WRITTEN PROBLEM
Reproduce verbatim the lines of the items below from the line containing "scientific name: Philodendron insigne" through the line containing "genus: Desmanthus", inclusive.

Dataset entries
## BEGIN
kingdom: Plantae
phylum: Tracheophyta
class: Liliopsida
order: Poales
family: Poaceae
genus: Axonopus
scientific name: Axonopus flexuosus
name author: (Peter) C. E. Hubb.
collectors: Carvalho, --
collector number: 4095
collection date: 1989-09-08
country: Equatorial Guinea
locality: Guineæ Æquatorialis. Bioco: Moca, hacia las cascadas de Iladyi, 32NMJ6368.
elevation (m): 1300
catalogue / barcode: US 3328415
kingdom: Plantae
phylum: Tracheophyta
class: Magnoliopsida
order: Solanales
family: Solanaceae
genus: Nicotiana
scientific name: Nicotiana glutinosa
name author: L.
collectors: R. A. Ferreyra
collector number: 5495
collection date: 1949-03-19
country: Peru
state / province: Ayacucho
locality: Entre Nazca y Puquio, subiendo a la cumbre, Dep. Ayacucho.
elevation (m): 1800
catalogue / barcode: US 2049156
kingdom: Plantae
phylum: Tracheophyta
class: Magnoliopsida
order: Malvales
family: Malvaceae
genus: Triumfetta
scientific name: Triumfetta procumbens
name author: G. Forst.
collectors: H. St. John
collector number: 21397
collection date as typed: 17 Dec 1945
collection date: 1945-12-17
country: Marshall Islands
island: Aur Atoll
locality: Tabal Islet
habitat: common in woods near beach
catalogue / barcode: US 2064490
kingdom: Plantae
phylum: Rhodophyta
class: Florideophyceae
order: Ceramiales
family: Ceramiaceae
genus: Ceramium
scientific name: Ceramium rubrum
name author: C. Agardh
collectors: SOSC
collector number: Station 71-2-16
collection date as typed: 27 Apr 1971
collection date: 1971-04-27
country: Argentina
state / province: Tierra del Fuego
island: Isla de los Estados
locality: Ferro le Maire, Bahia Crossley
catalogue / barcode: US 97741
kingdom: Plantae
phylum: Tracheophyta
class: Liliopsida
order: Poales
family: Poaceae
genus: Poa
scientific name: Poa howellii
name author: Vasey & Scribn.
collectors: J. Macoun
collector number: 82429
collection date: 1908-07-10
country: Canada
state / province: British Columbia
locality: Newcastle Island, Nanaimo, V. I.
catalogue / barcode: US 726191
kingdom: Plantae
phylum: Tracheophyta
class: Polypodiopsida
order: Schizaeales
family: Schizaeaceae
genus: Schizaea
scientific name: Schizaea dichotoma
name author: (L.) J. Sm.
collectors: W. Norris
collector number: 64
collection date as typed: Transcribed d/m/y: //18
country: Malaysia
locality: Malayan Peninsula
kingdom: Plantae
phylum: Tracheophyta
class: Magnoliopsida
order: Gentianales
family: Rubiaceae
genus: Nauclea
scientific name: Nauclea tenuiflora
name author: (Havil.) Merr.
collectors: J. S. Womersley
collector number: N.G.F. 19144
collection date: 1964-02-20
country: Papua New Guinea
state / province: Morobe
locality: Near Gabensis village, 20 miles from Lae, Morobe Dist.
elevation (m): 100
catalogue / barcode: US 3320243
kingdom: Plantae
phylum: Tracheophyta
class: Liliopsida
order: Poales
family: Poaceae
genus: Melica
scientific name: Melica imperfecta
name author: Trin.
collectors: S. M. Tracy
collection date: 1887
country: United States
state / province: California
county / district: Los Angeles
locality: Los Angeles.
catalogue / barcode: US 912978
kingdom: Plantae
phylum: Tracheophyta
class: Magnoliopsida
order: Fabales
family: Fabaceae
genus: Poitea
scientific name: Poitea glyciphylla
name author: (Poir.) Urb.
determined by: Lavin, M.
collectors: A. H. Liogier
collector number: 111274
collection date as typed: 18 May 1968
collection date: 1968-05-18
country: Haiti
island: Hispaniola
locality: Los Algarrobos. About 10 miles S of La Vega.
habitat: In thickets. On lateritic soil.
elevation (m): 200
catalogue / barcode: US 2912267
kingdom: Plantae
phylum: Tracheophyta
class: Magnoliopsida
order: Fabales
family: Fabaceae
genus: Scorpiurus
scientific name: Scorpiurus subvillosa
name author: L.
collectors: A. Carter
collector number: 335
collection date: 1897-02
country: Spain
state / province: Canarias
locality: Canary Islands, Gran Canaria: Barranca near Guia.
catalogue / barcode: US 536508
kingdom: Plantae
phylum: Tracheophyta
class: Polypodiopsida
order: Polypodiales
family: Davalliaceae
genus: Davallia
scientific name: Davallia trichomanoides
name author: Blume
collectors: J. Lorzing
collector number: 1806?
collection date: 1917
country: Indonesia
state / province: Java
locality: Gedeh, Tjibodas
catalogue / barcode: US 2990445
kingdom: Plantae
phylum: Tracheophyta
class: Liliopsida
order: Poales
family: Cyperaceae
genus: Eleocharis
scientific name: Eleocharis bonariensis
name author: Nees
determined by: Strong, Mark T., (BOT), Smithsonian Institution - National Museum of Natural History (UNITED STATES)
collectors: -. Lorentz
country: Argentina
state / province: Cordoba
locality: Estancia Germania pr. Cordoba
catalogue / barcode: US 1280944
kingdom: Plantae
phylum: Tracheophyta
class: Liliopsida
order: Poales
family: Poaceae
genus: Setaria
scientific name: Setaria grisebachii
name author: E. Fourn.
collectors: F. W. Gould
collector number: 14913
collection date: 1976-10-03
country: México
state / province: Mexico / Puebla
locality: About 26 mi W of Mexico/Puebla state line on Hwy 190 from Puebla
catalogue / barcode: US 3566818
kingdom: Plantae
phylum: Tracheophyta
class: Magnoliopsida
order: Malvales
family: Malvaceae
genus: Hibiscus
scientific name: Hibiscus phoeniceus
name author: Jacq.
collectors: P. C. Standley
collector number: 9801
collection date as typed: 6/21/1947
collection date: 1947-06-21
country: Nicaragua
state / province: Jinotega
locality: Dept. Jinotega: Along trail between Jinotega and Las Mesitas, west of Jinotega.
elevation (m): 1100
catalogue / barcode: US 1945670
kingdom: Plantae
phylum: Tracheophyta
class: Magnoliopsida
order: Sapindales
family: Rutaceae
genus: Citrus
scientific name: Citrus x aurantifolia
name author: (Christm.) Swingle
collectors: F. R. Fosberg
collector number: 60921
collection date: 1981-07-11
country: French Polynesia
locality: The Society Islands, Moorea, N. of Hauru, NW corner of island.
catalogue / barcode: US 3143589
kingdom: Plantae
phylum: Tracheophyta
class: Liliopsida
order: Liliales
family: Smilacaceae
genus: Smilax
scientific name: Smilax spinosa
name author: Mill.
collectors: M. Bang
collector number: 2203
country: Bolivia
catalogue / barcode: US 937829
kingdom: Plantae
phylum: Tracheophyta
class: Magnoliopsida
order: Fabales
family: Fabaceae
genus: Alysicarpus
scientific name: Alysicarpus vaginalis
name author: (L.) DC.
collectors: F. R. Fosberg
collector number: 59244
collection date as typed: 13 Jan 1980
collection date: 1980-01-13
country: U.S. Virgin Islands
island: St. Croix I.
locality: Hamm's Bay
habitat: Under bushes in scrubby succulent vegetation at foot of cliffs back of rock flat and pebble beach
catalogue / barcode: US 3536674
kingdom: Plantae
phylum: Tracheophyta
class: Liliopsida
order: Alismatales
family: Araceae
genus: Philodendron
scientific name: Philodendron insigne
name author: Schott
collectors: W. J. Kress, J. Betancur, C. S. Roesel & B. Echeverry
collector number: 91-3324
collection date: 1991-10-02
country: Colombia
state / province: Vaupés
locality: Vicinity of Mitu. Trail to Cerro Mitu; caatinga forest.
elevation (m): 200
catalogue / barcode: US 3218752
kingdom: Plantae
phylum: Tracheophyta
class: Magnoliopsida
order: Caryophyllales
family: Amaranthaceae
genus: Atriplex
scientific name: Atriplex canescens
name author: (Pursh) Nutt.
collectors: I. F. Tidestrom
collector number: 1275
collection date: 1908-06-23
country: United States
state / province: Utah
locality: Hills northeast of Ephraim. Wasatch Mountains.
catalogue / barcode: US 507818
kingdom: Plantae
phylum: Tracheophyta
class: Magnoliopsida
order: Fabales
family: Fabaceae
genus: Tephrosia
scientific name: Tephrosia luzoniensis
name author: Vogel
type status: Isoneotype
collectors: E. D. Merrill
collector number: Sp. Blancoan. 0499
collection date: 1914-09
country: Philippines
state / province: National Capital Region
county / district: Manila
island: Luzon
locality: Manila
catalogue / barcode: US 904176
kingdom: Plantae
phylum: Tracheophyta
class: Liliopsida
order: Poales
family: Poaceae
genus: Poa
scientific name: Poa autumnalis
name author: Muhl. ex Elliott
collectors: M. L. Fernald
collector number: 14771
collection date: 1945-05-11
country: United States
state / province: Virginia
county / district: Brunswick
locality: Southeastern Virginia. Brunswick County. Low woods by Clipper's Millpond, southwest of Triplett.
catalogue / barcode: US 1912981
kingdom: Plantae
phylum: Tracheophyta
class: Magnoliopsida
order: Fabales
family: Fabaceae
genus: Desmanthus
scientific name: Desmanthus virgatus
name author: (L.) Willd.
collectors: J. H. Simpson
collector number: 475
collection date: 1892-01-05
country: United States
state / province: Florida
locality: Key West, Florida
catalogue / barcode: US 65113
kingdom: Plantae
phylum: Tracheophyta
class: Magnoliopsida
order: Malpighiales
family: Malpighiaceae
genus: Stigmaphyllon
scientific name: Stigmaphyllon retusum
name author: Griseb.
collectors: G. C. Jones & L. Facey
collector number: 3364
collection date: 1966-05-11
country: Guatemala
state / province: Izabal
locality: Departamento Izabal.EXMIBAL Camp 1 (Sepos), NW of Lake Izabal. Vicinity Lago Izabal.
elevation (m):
## END
RESULT OF THE TASK
scientific name: Philodendron insigne
name author: Schott
collectors: W. J. Kress, J. Betancur, C. S. Roesel & B. Echeverry
collector number: 91-3324
collection date: 1991-10-02
country: Colombia
state / province: Vaupés
locality: Vicinity of Mitu. Trail to Cerro Mitu; caatinga forest.
elevation (m): 200
catalogue / barcode: US 3218752
kingdom: Plantae
phylum: Tracheophyta
class: Magnoliopsida
order: Caryophyllales
family: Amaranthaceae
genus: Atriplex
scientific name: Atriplex canescens
name author: (Pursh) Nutt.
collectors: I. F. Tidestrom
collector number: 1275
collection date: 1908-06-23
country: United States
state / province: Utah
locality: Hills northeast of Ephraim. Wasatch Mountains.
catalogue / barcode: US 507818
kingdom: Plantae
phylum: Tracheophyta
class: Magnoliopsida
order: Fabales
family: Fabaceae
genus: Tephrosia
scientific name: Tephrosia luzoniensis
name author: Vogel
type status: Isoneotype
collectors: E. D. Merrill
collector number: Sp. Blancoan. 0499
collection date: 1914-09
country: Philippines
state / province: National Capital Region
county / district: Manila
island: Luzon
locality: Manila
catalogue / barcode: US 904176
kingdom: Plantae
phylum: Tracheophyta
class: Liliopsida
order: Poales
family: Poaceae
genus: Poa
scientific name: Poa autumnalis
name author: Muhl. ex Elliott
collectors: M. L. Fernald
collector number: 14771
collection date: 1945-05-11
country: United States
state / province: Virginia
county / district: Brunswick
locality: Southeastern Virginia. Brunswick County. Low woods by Clipper's Millpond, southwest of Triplett.
catalogue / barcode: US 1912981
kingdom: Plantae
phylum: Tracheophyta
class: Magnoliopsida
order: Fabales
family: Fabaceae
genus: Desmanthus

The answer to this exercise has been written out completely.